The aggressiveness of writes for the first two is controlled by innodb_flush_log_at_trx_commit and sync_binlog.
The other two are cached heavily (in the buffer_pool!), so you should not have to wait for the write to occur (if the buffer_pool is big enough!).
Once everything is cacheable, SELECTs won't touch the disk, except maybe for transaction semantics.
#9 There is never a 'last question' ;)
"How much soda do you want?" "Just cover the ice."
64GB -- It depends. A well-designed table and application can handle a terabyte database using 8GB of RAM. A poorly one needs everything to be cached. For example, let's consider the impact of one INSERT on your table, which has
PRIMARY KEY (`id`), -- AUTO_INCREMENT, so appends to data
KEY `datetime_c` (`datetime`), -- current time? Hot spot at 'end' of index
KEY `c3_id` (`c3_id`), -- ?
KEY `ip` (`ip`(15)) -- somewhat random
A tiny buffer_pool could handle the first two indexes because only a few blocks are involved for each new record. Let's say 100 rows (of data or index) can fit in a block. This means (roughly) that 1% of the time there will be an actual write to disk. The "ip" index may have some hot spots. (80% of the activity comes from 20% of the ips?) If so, caching is somewhat useful. If you had an index that was a md5/sha1/checksum/rand(), then virtually insert would have to read-modify-write an index block.

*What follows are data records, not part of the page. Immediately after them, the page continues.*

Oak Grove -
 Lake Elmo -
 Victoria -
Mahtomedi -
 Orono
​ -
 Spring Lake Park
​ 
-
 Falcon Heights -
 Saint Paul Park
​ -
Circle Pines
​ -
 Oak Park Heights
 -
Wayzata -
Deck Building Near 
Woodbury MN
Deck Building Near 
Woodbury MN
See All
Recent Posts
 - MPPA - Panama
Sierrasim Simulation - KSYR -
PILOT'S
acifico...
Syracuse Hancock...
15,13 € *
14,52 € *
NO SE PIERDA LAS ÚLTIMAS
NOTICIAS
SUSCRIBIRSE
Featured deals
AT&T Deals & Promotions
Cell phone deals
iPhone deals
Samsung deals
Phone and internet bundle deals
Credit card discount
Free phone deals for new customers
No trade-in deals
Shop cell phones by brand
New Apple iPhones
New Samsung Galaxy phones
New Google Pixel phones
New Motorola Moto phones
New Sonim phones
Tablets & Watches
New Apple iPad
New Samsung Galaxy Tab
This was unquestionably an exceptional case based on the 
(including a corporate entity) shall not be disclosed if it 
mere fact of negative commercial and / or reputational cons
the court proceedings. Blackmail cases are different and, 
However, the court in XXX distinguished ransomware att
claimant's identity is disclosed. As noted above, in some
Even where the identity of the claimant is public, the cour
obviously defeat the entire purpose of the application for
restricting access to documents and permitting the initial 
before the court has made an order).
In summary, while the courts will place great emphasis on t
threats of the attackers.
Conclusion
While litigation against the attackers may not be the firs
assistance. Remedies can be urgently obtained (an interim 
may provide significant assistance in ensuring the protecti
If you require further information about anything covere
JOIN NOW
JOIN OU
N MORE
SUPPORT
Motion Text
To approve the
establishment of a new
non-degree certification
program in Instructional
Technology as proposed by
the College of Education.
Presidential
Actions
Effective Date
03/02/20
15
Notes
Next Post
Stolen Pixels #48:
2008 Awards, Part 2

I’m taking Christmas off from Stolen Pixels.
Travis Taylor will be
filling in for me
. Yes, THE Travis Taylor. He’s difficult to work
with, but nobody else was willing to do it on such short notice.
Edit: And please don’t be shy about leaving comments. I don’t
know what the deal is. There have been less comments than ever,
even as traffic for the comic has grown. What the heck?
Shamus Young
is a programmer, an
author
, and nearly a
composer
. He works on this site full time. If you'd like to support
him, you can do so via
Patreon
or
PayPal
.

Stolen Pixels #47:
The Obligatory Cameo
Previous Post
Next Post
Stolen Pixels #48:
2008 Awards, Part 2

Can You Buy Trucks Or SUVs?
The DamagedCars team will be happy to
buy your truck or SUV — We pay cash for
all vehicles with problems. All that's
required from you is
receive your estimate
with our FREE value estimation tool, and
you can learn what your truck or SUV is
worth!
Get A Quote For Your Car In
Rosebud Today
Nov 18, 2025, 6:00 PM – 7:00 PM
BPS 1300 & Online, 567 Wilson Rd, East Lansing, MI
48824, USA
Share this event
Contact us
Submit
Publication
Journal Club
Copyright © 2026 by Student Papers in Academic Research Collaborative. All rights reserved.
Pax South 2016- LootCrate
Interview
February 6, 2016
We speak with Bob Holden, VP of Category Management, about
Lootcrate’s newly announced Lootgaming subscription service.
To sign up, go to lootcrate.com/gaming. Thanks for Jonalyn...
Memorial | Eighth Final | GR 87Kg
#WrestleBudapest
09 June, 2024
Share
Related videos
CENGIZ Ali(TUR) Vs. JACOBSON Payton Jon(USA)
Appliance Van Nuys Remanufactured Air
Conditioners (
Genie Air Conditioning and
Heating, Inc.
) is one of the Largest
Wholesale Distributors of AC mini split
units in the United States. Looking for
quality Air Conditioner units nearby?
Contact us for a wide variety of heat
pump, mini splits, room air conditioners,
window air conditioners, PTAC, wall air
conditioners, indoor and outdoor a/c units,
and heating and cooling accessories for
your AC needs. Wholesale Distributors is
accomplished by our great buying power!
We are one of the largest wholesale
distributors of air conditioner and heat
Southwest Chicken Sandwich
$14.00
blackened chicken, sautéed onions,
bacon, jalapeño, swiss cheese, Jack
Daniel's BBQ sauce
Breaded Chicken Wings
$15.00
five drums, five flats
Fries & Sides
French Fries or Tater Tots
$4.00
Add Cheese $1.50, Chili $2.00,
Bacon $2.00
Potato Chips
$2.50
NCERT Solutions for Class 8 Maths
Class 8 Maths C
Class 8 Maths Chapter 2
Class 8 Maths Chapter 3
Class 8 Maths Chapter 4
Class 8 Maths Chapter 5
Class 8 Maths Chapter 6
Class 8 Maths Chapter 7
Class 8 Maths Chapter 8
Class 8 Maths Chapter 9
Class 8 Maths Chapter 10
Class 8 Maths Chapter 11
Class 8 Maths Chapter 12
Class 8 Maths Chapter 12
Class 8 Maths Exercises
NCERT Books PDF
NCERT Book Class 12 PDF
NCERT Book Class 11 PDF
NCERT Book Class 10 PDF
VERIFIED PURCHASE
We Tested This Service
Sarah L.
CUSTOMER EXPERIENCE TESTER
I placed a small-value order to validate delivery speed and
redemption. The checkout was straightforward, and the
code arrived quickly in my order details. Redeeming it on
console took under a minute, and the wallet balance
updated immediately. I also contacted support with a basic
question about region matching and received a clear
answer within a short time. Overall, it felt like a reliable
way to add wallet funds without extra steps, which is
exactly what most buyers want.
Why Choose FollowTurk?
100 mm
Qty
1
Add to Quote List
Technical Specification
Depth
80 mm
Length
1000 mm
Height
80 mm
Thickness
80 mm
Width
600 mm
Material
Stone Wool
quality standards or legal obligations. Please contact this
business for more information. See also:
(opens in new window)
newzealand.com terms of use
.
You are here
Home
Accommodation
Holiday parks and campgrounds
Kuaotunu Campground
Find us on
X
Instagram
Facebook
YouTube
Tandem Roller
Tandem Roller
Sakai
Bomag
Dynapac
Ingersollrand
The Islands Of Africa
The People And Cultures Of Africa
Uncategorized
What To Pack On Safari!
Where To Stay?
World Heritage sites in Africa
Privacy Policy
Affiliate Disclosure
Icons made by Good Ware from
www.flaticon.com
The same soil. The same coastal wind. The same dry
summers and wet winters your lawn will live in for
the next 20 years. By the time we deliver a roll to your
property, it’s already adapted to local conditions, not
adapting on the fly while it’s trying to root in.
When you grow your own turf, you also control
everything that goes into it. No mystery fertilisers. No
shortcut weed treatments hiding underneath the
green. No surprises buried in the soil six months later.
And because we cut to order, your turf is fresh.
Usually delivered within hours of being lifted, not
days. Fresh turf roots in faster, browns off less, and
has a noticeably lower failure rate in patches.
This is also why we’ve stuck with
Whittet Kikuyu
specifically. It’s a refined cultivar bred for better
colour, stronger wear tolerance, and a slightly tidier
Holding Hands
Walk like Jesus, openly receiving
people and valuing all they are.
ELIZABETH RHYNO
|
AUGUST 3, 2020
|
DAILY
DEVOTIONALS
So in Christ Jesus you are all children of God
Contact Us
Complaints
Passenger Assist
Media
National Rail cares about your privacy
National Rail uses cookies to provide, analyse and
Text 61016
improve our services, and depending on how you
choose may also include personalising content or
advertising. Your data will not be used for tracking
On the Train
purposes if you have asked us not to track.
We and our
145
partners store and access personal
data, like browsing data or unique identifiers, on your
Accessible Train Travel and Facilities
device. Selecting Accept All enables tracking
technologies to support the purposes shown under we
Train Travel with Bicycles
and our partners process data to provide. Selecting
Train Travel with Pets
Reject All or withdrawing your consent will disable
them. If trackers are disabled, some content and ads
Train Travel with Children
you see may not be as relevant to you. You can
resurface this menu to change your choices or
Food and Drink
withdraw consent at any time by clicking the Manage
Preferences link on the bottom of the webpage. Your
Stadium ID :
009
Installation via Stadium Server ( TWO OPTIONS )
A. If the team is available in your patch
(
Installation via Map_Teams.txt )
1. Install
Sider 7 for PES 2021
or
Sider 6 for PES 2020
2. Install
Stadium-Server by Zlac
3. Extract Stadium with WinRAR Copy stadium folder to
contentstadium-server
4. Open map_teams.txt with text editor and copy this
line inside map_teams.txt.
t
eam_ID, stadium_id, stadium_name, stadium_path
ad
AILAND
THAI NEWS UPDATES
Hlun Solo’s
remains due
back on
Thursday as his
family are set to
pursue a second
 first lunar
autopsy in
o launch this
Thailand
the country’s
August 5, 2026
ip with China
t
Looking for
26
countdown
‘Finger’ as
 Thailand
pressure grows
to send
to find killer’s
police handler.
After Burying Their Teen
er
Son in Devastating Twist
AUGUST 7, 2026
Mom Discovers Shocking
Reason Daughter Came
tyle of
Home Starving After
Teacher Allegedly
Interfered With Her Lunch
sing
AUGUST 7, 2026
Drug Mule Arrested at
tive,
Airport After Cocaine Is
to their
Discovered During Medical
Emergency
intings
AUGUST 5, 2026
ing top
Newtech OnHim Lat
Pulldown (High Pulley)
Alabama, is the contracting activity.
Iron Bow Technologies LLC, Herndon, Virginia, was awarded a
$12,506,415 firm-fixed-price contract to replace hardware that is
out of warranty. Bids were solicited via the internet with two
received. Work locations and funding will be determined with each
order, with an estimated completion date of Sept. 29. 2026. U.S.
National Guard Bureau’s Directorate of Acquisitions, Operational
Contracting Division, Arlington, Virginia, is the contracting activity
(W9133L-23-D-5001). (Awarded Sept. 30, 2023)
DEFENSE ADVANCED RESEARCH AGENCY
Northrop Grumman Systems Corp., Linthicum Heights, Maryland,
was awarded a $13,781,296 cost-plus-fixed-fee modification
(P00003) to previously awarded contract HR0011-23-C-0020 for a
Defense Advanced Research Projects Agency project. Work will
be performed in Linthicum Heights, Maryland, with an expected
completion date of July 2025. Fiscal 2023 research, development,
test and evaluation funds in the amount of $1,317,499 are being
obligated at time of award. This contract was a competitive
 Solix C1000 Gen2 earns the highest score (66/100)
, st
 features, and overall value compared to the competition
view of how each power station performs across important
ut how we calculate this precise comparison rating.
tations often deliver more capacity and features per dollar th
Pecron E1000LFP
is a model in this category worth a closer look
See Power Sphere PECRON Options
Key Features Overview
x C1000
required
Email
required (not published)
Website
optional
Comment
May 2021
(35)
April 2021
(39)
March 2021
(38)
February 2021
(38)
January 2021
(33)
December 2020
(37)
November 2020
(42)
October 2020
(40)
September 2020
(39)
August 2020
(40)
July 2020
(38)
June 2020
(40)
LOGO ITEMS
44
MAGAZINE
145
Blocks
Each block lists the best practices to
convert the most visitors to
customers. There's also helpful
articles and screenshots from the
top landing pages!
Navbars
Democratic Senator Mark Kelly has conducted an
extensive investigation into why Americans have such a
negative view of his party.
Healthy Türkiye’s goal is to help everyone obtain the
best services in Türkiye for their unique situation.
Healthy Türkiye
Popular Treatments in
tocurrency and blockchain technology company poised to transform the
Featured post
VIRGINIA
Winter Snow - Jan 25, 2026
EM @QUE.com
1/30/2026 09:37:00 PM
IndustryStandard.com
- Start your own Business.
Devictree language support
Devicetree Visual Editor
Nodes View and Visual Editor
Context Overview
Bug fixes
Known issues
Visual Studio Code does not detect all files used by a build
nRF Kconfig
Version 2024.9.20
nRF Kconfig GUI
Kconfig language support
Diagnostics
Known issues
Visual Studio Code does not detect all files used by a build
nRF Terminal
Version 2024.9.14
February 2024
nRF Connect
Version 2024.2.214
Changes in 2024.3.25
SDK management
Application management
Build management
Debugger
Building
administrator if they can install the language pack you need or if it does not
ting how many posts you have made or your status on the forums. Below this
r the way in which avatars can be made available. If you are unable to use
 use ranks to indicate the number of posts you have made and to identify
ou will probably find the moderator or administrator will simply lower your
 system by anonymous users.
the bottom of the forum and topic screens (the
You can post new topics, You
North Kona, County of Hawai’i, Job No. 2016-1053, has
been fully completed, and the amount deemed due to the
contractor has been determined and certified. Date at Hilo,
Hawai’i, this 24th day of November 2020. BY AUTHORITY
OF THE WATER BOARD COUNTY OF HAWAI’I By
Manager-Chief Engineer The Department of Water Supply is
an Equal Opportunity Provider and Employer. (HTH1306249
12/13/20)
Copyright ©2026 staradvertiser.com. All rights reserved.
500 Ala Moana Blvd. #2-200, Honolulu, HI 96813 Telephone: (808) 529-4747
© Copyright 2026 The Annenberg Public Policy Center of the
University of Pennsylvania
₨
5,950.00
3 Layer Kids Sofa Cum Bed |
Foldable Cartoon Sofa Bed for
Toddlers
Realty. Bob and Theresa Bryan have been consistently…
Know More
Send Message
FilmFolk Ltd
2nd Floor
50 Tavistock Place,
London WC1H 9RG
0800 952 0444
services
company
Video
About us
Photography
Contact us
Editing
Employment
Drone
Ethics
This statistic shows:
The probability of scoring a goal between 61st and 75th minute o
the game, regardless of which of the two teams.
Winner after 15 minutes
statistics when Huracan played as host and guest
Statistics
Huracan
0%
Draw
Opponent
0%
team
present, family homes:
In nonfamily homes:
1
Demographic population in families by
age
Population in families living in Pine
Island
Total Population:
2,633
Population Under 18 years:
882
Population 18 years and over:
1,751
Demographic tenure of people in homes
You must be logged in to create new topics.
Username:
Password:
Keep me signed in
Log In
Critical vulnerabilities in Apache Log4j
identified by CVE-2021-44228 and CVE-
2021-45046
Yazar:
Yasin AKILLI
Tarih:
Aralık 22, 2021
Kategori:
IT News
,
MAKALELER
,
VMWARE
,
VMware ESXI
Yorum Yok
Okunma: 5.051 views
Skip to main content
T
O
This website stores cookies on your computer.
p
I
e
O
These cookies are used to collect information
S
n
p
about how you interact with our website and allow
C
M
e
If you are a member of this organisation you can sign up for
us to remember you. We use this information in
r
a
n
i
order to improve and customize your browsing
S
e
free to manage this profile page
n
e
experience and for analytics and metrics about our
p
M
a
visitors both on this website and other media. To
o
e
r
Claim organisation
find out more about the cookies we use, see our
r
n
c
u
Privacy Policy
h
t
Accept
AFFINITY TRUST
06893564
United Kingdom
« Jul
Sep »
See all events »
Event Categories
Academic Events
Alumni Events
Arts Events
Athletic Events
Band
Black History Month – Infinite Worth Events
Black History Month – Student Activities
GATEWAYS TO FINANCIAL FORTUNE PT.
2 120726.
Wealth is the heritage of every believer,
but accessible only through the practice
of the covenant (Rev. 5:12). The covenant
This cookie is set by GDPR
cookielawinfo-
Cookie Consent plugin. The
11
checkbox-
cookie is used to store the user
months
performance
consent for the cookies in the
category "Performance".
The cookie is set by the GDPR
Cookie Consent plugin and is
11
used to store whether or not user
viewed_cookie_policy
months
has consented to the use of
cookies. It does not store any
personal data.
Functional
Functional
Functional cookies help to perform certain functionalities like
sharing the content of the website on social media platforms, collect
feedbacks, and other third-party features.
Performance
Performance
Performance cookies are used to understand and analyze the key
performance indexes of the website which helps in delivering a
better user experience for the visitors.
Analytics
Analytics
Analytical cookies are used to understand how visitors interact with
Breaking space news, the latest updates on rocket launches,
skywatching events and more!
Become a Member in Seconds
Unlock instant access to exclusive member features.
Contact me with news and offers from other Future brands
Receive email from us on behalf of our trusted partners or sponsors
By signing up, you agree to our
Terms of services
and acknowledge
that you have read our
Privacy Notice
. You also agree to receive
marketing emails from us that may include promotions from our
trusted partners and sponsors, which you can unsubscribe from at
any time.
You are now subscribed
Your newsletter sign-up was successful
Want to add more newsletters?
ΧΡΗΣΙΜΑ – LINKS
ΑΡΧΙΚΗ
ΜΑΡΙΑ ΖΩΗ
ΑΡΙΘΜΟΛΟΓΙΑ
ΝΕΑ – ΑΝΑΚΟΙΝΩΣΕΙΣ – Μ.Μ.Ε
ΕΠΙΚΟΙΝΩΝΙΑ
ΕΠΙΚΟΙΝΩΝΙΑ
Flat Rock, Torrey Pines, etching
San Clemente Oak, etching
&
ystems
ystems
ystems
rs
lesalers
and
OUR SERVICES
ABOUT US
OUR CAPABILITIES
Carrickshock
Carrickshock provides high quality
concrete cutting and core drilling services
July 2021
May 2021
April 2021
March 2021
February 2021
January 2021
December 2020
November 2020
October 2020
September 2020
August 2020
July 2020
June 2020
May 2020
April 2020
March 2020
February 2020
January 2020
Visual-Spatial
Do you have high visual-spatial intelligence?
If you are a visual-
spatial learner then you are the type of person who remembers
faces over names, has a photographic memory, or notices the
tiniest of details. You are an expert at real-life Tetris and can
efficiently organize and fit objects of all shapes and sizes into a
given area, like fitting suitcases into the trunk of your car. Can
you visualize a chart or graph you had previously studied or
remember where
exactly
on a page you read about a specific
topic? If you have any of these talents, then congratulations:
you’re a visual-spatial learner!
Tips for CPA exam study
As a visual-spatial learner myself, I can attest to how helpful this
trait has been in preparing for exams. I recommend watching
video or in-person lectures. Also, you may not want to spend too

What about SELECTs? If your typical select says "WHERE datetime_c > '...'", and if the cache is big enough to hold those records, then you are fine. (Note that the data, the id, and datetime_c are pretty much marching in lock step. The "last" thousand blocks will contain the latest 100K records.)
#10 -- Consider "summary" tables to avoid having to deal with 100M rows!